All That Happens Must Be Known
If you’ve been a in book shop of late you may have seen Dave Egger’s The Circle on sale. This is due to a film adaption of it recently being launched on Netflix - if you’re wondering, the book’s better!
The Circle looks at a dystopian near future, in which a large internet/technology company has created several products which allow and encourage constant sharing of a user’s life; which as you may expect doesn’t end too well. The premise of the book is very familiar, especially with the ongoing narrative around global tech and internt giants (Google, Facebook, Apple amongst others); as marketing and media professionals we see how much data they have and how important it is to reach relevant audiences. But it begs the question - does the consumer care?

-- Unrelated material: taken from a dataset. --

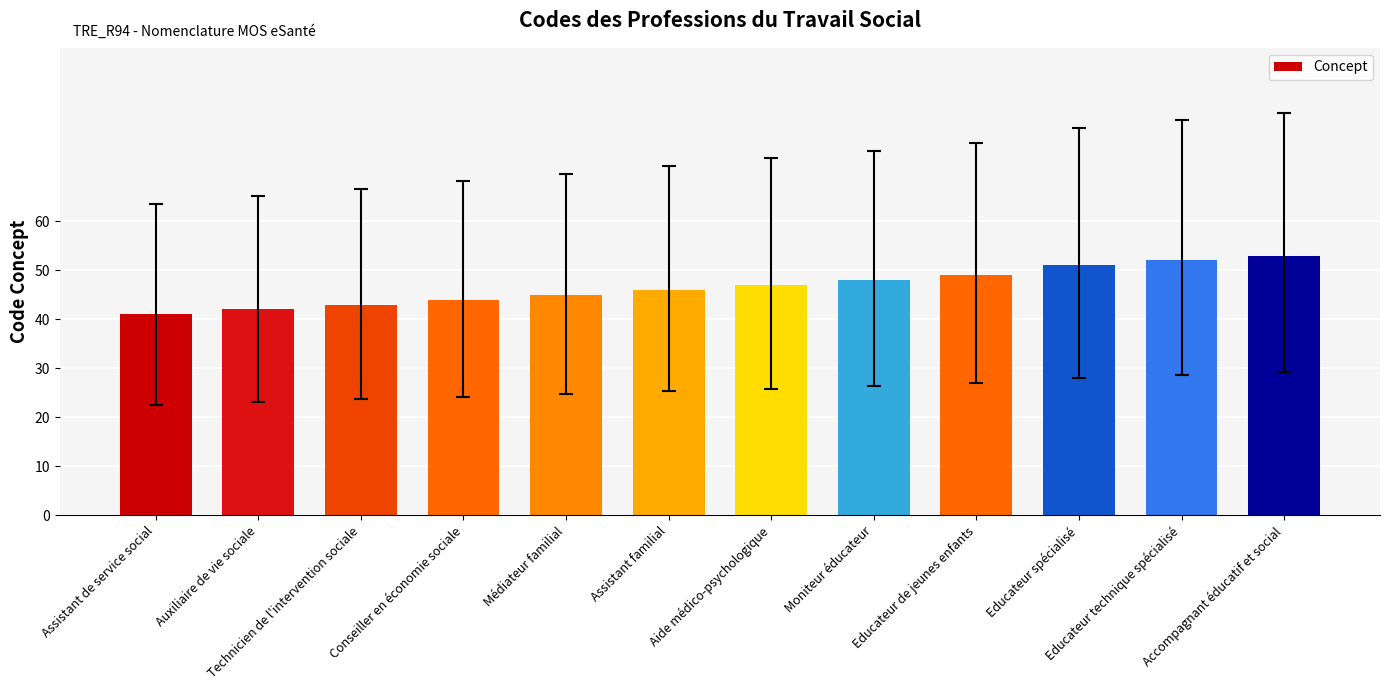

What is the label of the 5th bar from the left?

Médiateur familial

The latest GroupM quarterly tracker (Q2 2017) looked at the following:
- How worried people are about their data being used
- If they think there are any benefits
- Are they happy with their data being used for more contextual messages
Let's look at these topics through the lens of a consumer to better understand the impact on society.
Leave my data alone
Ever been on Amazon and then hop into Facebook? You are immediately served with an ad of what you have just looked at. From a marketing perspective it’s clever, but is the consumer happy? In the recent GroupM quarterly tracker 62% of all adults said they are concerned about the amount of information companies such as Google and Facebook have about them. People are clearly concerned, but when you look at another figure within the tracker, adults on average spend 99 minutes a day on these platforms. These statistics show that while users are worried, they are still happy to use the platforms. The winners here are marketers, but would users be happier if there was a stronger value exchange?
Hey, do I get anything out of this?
In many sign-up or data collection campaigns some form of incentive is seen a way to encourage engagement. The GroupM quarterly tracker went a step further and investigated if the consumer believes there is an actual benefit to engaging. 52% of all adults disagreed with statement “I believe that allowing tech companies (e.g. Google, Facebook) access to my online data will benefit me”, with a further 36% neither agreeing or disagreeing. An opportunity exists for marketers to give stronger and lasting incentives when requesting consumer information.

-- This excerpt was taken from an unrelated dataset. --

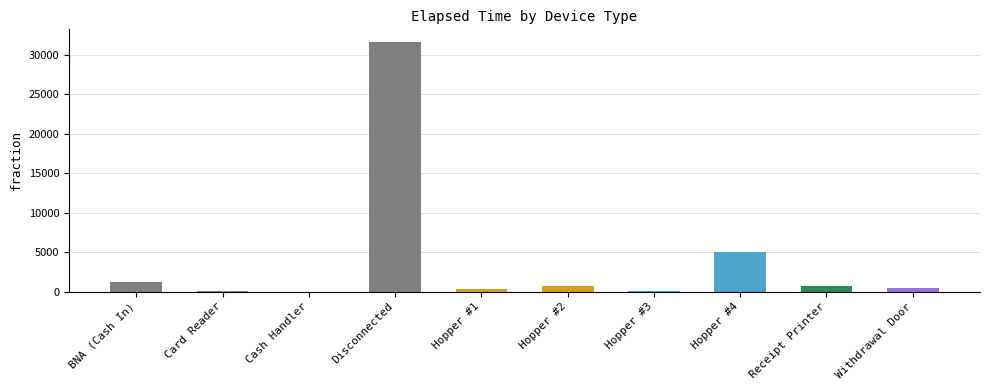

True or false: the data shows -18281 at Cash Handler.

False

What do you do with my data?
The practice of contextualised or personalised advertising makes total sense. You pinpoint a consumer based on their online habits, likes and interests. This data can be extremely beneficial for campaigns, but when posed with the statement “I am comfortable with my data being used for personalised advertising online”, 69% of all adults disagreed. Clearly advertising personlisation is not being recognised as a benefit.
Fiction vs Reality
The Circle showcased a world in which people are highly transparent in all parts of their digital and social lives. In reality, we are not. The majority of adults are aware their data is being used and are clearly either not happy or somewhat ambivalent about it. As marketers, we must be aware of and respect this position. We will continue to build out comprehensive tools to target relevant audiences, but never should be too intrusive. It is important to respect the boundaries that consumers want when engaging with brands online.
The Circle is a piece of fiction, but one that should be treated as a warning: consumers are aware of their digital footprint and what’s being done with it.